Multithreading Parallelism is a Java 17 project that covers both sides of concurrent programming: coordinating threads safely and using parallel computation effectively. It combines classic multithreading topics with higher-level parallelism tools such as executors, concurrent collections, fork/join, and parallel streams.

What the project covers

The source is split into two broad areas.

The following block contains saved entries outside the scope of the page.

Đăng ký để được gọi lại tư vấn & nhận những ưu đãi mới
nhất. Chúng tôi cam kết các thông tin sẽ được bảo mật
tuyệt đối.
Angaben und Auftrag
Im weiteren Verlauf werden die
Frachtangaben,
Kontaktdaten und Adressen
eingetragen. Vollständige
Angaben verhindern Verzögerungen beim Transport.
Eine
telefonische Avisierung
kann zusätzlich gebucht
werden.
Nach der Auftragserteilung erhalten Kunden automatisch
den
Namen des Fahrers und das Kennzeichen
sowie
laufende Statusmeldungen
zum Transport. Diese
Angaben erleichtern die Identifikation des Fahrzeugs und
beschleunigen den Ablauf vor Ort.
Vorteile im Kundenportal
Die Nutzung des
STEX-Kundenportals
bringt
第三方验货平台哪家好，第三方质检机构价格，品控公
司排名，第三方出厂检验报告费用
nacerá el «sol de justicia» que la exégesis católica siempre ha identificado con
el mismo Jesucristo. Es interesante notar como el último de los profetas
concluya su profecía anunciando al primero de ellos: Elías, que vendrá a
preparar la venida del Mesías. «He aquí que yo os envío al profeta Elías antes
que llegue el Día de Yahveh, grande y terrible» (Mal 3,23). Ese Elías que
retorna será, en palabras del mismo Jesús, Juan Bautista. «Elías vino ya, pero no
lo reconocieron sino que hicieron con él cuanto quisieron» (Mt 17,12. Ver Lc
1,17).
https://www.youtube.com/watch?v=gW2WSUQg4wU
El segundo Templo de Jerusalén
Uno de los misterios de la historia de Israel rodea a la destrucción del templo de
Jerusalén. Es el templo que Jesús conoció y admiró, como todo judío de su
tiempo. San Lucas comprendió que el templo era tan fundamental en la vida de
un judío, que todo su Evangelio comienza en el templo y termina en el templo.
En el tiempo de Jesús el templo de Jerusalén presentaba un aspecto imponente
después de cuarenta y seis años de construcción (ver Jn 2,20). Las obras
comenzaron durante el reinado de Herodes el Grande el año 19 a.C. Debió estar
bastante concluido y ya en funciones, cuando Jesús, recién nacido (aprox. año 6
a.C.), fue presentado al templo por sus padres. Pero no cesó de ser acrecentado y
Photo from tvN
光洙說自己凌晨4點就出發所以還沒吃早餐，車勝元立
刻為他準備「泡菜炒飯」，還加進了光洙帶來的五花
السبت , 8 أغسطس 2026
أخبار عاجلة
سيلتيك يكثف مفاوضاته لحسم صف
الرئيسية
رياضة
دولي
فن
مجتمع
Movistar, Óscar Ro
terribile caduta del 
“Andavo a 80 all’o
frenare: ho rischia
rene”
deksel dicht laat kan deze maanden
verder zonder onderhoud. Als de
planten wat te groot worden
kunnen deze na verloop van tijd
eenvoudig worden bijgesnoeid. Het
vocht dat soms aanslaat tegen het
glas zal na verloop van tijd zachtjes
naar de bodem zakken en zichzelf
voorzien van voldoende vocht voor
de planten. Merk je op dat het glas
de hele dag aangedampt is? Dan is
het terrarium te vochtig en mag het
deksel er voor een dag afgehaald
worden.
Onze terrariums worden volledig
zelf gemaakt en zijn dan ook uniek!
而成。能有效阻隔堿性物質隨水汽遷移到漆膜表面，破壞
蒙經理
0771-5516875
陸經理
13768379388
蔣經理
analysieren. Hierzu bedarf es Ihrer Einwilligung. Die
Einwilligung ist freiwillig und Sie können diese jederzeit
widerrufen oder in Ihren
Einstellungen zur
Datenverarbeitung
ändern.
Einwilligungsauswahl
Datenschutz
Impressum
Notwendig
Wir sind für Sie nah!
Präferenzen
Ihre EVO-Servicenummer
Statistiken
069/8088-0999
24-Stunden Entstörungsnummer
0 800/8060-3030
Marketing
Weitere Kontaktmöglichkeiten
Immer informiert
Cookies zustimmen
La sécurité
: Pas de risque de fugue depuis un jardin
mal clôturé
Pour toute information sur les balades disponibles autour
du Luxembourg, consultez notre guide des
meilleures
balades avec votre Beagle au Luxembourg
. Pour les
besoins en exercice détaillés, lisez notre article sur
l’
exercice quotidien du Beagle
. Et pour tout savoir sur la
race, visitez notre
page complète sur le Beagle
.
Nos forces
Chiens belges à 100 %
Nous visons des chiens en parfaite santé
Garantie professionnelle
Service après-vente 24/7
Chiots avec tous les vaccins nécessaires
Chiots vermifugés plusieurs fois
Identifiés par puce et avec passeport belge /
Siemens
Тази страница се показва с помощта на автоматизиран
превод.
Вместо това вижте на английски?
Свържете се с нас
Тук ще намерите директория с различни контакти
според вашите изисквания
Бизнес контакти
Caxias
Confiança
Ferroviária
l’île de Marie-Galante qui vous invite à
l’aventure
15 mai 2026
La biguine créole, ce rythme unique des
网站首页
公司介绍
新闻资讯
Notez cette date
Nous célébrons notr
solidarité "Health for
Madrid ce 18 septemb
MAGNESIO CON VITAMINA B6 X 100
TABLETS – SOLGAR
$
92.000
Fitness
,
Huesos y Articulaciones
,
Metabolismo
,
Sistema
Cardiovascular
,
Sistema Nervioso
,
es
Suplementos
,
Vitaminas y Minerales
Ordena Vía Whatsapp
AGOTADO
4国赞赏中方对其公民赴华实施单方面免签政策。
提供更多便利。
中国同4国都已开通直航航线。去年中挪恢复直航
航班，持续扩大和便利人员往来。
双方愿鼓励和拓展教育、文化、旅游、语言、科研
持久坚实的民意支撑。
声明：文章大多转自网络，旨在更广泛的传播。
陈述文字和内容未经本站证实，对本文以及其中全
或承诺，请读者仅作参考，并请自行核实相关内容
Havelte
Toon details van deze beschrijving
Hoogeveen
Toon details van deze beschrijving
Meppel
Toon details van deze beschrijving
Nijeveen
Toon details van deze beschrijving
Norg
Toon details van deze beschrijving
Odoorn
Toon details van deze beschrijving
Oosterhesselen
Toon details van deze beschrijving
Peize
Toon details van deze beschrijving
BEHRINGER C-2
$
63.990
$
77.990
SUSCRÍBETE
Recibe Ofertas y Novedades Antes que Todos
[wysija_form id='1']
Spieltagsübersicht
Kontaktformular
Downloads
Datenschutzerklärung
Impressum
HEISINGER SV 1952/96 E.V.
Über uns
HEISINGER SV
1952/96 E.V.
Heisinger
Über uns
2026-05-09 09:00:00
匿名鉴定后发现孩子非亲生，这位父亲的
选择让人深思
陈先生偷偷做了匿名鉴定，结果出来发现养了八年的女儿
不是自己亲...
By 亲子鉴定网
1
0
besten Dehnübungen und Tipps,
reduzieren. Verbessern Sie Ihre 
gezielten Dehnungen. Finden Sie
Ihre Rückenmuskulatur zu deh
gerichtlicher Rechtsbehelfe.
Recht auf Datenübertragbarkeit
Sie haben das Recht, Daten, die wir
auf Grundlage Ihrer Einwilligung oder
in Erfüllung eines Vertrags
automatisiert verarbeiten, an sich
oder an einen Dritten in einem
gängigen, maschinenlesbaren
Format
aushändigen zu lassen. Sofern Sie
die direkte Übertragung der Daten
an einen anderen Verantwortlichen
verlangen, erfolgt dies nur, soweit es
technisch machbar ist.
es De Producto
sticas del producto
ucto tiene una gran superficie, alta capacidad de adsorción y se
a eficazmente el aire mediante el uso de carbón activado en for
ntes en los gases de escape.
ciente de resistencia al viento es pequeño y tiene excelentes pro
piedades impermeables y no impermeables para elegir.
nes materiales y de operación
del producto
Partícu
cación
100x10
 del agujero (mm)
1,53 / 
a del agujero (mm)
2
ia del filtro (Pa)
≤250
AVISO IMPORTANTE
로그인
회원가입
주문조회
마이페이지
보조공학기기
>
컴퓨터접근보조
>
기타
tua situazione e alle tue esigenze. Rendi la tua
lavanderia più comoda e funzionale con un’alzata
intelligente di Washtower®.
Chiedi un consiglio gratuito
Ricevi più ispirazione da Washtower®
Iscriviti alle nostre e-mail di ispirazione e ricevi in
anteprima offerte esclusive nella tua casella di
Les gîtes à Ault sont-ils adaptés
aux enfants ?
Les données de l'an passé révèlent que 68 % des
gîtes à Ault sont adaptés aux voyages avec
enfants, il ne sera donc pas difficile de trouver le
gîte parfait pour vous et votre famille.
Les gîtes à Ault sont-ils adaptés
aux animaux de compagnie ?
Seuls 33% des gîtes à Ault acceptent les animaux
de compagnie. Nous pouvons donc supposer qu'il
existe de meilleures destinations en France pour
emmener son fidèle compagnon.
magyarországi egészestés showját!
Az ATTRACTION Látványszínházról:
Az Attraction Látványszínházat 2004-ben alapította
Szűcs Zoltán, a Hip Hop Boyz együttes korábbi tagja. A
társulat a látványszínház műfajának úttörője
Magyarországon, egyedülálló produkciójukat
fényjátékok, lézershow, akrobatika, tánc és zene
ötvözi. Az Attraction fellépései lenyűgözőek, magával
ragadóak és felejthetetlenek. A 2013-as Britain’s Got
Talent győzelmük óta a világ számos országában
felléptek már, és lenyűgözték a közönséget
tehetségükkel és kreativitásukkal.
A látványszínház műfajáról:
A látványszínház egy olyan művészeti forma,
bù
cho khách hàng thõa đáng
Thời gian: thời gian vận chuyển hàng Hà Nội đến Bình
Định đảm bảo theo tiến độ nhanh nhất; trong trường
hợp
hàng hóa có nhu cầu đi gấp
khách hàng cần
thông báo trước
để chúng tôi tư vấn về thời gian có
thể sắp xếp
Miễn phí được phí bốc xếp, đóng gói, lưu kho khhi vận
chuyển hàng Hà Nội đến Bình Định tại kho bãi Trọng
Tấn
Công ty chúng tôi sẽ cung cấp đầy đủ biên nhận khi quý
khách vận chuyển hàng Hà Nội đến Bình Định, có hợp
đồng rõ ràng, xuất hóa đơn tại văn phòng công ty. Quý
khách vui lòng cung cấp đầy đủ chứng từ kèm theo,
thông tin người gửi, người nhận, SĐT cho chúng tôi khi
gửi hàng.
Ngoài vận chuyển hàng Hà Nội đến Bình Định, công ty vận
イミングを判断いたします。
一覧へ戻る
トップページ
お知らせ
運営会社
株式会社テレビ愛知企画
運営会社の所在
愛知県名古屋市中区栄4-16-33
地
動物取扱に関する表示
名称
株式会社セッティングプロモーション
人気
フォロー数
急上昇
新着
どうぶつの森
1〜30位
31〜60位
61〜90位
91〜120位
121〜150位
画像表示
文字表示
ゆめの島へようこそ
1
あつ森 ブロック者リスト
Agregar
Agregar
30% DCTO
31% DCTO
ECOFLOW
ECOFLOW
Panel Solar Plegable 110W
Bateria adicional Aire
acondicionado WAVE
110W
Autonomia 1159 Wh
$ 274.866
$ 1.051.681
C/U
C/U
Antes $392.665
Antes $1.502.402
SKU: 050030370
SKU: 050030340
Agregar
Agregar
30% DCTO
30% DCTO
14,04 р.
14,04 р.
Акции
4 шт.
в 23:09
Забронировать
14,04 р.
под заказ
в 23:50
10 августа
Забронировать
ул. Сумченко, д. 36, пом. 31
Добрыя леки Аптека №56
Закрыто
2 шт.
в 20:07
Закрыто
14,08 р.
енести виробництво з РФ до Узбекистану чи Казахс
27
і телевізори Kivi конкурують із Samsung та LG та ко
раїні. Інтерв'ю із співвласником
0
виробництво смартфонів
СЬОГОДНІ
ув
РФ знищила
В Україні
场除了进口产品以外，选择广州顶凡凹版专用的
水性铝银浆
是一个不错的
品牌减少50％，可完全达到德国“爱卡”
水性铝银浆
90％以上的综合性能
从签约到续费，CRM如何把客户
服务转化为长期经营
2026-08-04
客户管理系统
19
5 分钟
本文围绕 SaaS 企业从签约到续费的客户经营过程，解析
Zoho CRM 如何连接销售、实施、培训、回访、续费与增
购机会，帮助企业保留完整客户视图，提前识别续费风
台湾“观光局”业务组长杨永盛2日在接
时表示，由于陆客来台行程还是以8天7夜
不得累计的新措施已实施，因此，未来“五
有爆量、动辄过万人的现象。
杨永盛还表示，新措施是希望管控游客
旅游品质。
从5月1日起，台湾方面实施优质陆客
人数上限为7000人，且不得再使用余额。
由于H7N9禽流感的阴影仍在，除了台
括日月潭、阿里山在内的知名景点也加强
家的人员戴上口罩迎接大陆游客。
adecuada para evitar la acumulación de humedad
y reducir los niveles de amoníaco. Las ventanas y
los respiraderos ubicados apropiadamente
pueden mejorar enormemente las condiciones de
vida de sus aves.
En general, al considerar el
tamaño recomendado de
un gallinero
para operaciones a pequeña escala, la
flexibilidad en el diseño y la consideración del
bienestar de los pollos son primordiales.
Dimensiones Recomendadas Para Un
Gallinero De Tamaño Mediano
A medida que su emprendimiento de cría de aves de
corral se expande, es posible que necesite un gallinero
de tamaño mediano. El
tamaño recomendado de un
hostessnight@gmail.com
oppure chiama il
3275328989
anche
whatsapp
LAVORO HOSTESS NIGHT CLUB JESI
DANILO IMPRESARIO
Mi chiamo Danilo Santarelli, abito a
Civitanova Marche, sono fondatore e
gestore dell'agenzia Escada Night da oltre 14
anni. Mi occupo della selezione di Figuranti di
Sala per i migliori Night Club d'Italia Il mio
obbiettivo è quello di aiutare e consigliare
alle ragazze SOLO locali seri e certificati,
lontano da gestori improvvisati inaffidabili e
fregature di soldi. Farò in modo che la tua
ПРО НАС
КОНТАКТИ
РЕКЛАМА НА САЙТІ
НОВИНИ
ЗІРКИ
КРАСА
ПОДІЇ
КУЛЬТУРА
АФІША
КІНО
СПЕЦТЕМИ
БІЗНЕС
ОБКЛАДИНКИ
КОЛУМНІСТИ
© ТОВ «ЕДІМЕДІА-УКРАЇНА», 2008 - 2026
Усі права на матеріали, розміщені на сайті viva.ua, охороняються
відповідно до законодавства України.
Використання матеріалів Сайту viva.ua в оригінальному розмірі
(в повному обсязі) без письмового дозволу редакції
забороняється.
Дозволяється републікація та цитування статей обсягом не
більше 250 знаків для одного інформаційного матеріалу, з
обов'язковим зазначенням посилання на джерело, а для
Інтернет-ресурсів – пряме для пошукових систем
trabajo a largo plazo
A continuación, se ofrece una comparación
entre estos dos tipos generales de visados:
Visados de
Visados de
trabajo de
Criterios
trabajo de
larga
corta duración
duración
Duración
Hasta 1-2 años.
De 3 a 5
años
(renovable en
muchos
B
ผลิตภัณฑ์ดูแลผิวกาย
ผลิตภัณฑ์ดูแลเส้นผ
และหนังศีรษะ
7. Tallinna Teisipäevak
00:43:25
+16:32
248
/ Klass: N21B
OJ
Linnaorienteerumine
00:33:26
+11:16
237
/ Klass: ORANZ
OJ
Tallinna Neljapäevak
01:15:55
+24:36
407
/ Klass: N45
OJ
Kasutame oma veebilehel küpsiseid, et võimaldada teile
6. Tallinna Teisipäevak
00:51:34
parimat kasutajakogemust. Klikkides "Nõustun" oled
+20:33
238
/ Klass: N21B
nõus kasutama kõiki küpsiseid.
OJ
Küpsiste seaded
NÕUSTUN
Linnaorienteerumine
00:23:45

Multithreading fundamentals

The multithreading/ packages cover:

  • thread basics, daemon threads, and priorities
  • synchronization with intrinsic locks and ReentrantLock
  • inter-thread communication with producer-consumer examples
  • race conditions and lock behavior
  • atomic variables and volatile
  • deadlock and livelock
  • synchronization primitives such as semaphores, latches, barriers, mutex-style coordination, and exchangers
  • concurrent collections including blocking queues, delay queues, concurrent maps, priority blocking queues, synchronized collections, and copy-on-write lists
  • executor services including fixed, cached, single-thread, and scheduled thread pools
  • the dining philosophers problem as a classic coordination case study

Parallelism and performance

The parralelism/ packages focus on dividing work across cores:

  • sequential versus parallel sum implementations
  • sequential versus parallel merge sort
  • fork/join tasks and recursive actions
  • thread optimization examples
  • parallel streams for sorting, summation, prime calculations, and file processing
  • direct comparison examples for merge sort and sum performance

The included war-and-peace.txt is used as realistic input for some of the file-processing and performance-oriented examples.

Local workflow

Build the project with Maven:

mvn package

The examples are best explored one class at a time from the IDE so you can watch the behavior of each concurrency primitive or parallel strategy in isolation.

Why it matters

This project is valuable because it does not treat concurrency as one topic. It separates the correctness side of multithreading from the throughput side of parallelism, then shows where they overlap. That makes it a strong reference for understanding when you are solving a coordination problem, when you are solving a performance problem, and when the two start to interfere with each other.